DOCUMENT SECTION:
We’re mobilising young people of all backgrounds to make their voices heard so that we can take back control of our futures.

Unlike many Remainers, who just act like they all studied EU law themselves, I actually did. It was the failure of the Remain campaign to say anything that Eurosceptics would hear that made me realise I had a responsibility to get involved in January 2016.

Can you imagine having studied EU law and watching the then-prime minister, David Cameron, make all his threats about the dangers of leaving the single market, but never once explaining what the single market actually is? Can you imagine watching him fail to provide the obvious answer to the claims made about EU immigration, namely that it was Cameron’s own government that chose not to enforce the EU’s restrictions on immigration?

So I started making videos explaining what politicians and the news were failing to. I even wrote “EU questions? Just ask!” on a T-shirt, and stood in the centre of Birmingham for a couple of days. But the Brexit vote still happened.

Nigel Farage was a great help to me after that. Calling his show on LBC allowed me to expose the lies he told during the campaign. I got him to directly contradict his claims about EU immigration, and in February I debated him live in the studio. Now, if the man behind Brexit can be made to admit the falsehoods of the referendum campaign by a millennial, maybe we can do more. That’s why several of us have left our jobs and university degrees to secure a better future.

LISTING:
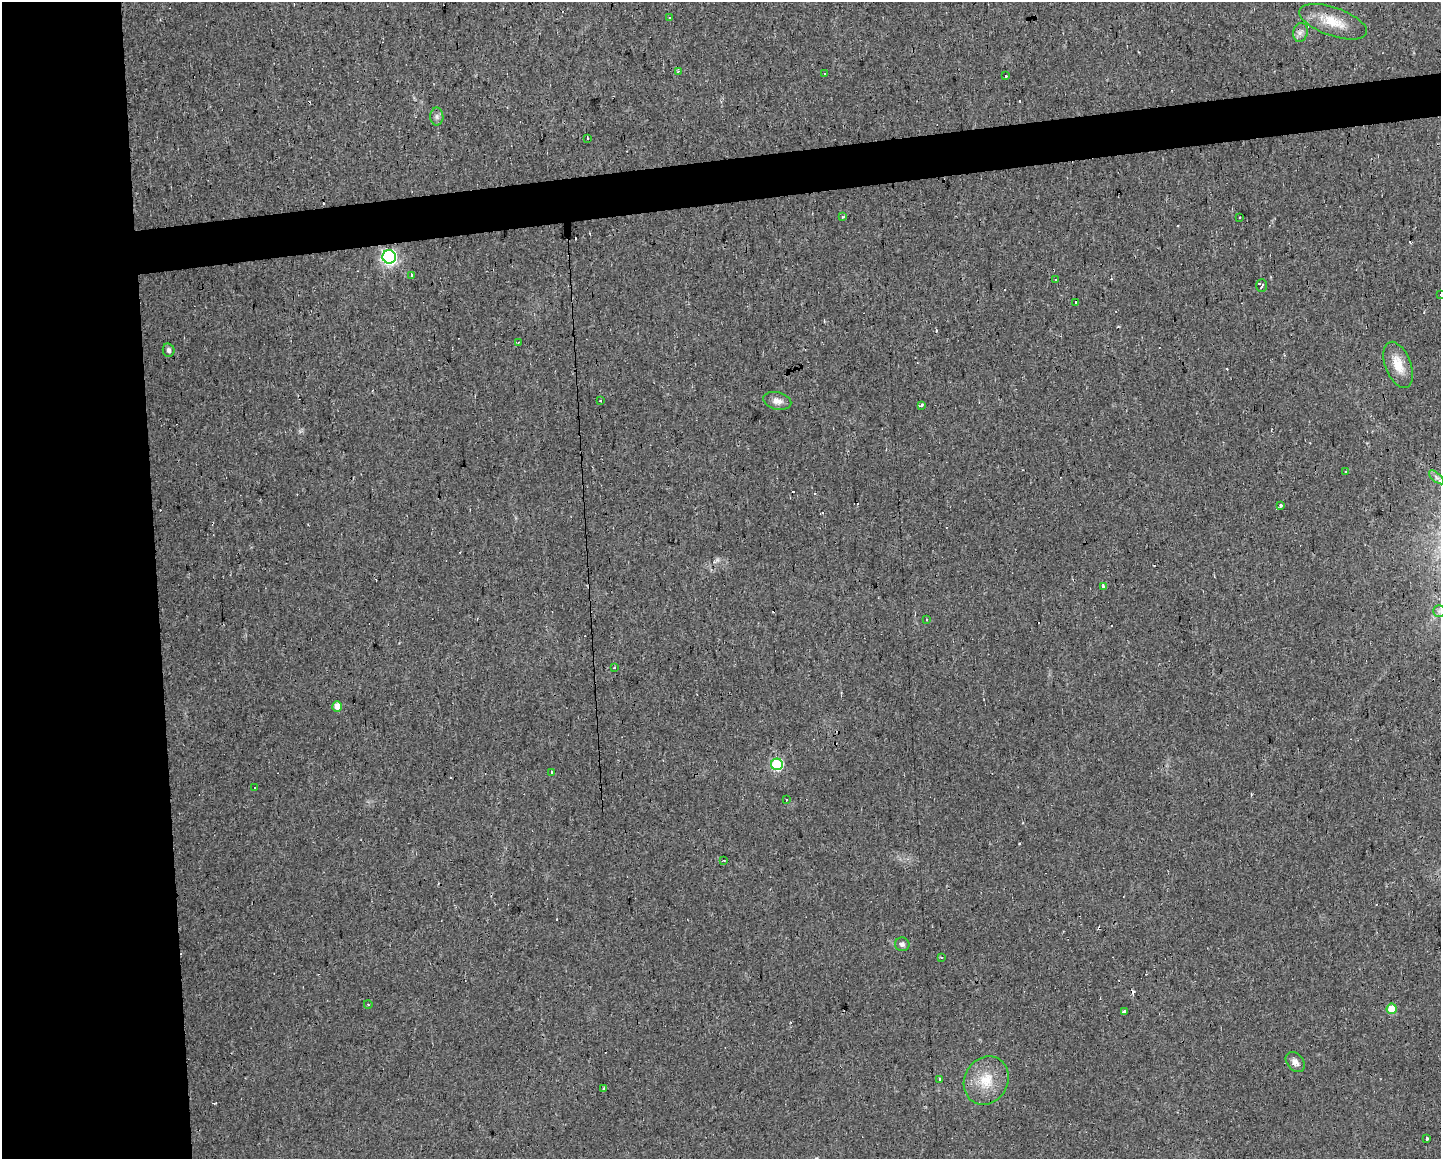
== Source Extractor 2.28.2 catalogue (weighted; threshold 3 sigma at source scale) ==
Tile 7 of 3 x 4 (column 1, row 3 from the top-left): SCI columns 19-1457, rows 1157-2313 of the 4387 x 4755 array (HDU 1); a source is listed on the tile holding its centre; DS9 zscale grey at full resolution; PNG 1443 x 1161 px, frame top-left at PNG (2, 2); each listed source drawn as its Kron ellipse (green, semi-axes under 4 px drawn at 4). Shown black and unused: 14% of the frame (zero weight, under 2 of 3 exposures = <1% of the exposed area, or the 3 px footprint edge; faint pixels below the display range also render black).
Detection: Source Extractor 2.28.2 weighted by HDU 2 'WHT'; one run over the whole footprint, this tile lists its part. Background 0.0171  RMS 0.006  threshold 0.027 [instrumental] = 3 sigma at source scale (4.5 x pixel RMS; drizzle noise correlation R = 1.50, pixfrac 1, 0.0396/0.0396 arcsec/px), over >= 5 px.
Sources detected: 72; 27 cosmic-ray / hot-pixel residue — neither listed nor drawn; the other 45 listed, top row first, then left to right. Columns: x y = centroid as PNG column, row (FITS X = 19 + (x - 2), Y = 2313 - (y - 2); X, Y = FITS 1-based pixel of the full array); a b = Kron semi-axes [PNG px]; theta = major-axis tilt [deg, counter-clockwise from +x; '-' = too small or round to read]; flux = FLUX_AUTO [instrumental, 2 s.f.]
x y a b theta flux
669 18 3 2 - 0.78
1333 22 35 14 -19 15
1300 32 9 7 75 2.7
678 71 3 3 - 1
825 74 3 3 - 0.74
1005 76 3 3 - 2.5
437 117 9 6 -90 2
587 138 3 2 - 0.64
842 217 3 3 - 0.93
1239 218 3 3 - 0.94
389 257 6 6 - 170
411 275 3 3 - 1.9
1055 279 3 2 - 0.84
1262 285 6 5 - 2
1440 295 3 3 - 1.6
1076 302 3 3 - 7.4
518 343 4 3 - 0.58
169 350 7 5 -76 1.9
1398 365 24 12 -69 11
600 401 3 2 - 0.52
777 401 14 8 -13 3.8
921 405 4 3 - 3.2
1345 471 4 3 - 1
1436 477 9 4 -42 1.8
1280 506 3 3 - 0.92
1103 586 4 3 - 3.8
1439 611 6 6 - 1.6
926 619 3 3 - 1.9
615 668 3 3 - 0.91
337 706 5 5 - 6.6
777 764 6 6 - 63
551 772 3 3 - 1.5
254 788 3 3 - 1.4
786 800 3 2 - 1.2
724 860 3 2 - 0.65
902 944 7 7 - 1.8
941 957 3 2 - 0.71
368 1004 4 3 - 0.49
1392 1009 5 5 - 11
1124 1011 3 3 - 4.7
1295 1062 11 8 -51 3.1
939 1079 3 3 - 2.9
986 1080 25 21 60 17
604 1089 3 2 - 1.3
1426 1138 4 3 - 9.6
Isophote crosses this tile's border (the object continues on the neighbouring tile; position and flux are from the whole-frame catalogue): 1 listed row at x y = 1440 295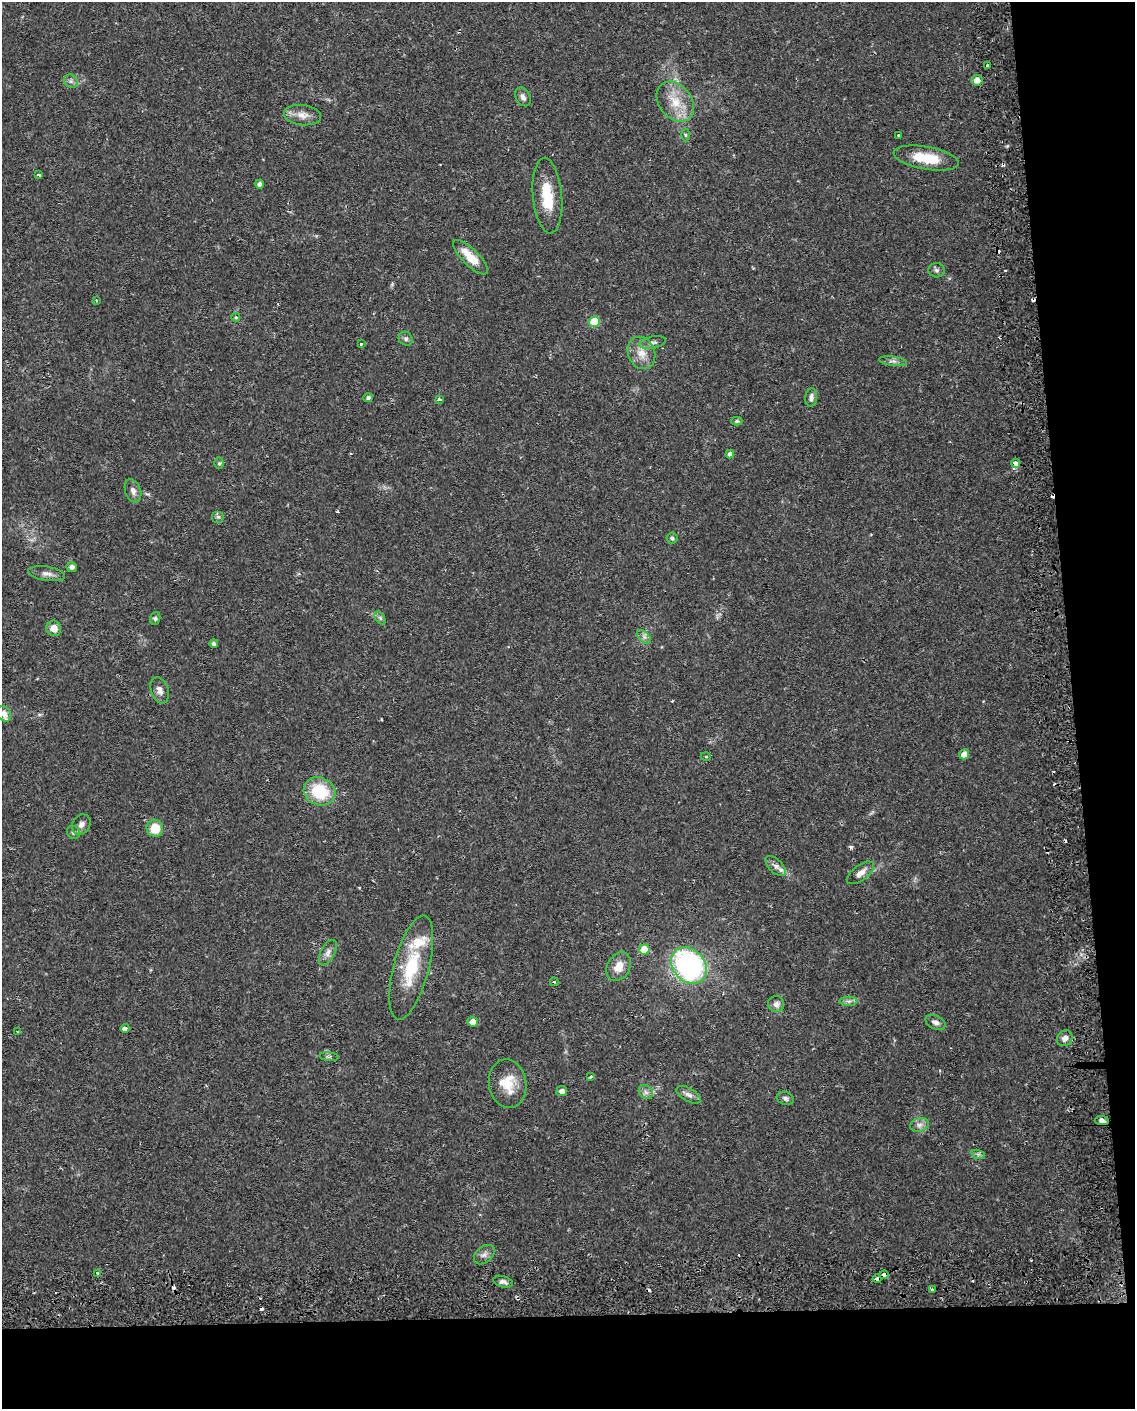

EXERCISES:
a) In the Brexit commentary, rewrite everything from "Can you imagine having" down to "vote still happened.", substituting "customs union" for "single market".
b) Translate this sentence from the Brexit commentary into French: "So I started making videos explaining what politicians and the news were failing to."
c) Based on the Brexit commentary, state whether each of the following agrees with the text, answering yes or no and quoting the words that decide it: (i) The writer studied EU law. (ii) The writer stood in the centre of London wearing the T-shirt. (iii) The writer debated Nigel Farage live in the studio in February.

SOLUTIONS TO THE TASKS:
a)
Can you imagine having studied EU law and watching the then-prime minister, David Cameron, make all his threats about the dangers of leaving the customs union, but never once explaining what the customs union actually is? Can you imagine watching him fail to provide the obvious answer to the claims made about EU immigration, namely that it was Cameron’s own government that chose not to enforce the EU’s restrictions on immigration?

So I started making videos explaining what politicians and the news were failing to. I even wrote “EU questions? Just ask!” on a T-shirt, and stood in the centre of Birmingham for a couple of days. But the Brexit vote still happened.

b) J'ai donc commencé à réaliser des vidéos expliquant ce que les responsables politiques et les médias d'information n'arrivaient pas à expliquer.

c)
(i) Yes: "I actually did."
(ii) No: "stood in the centre of Birmingham for a couple of days"
(iii) Yes: "in February I debated him live in the studio"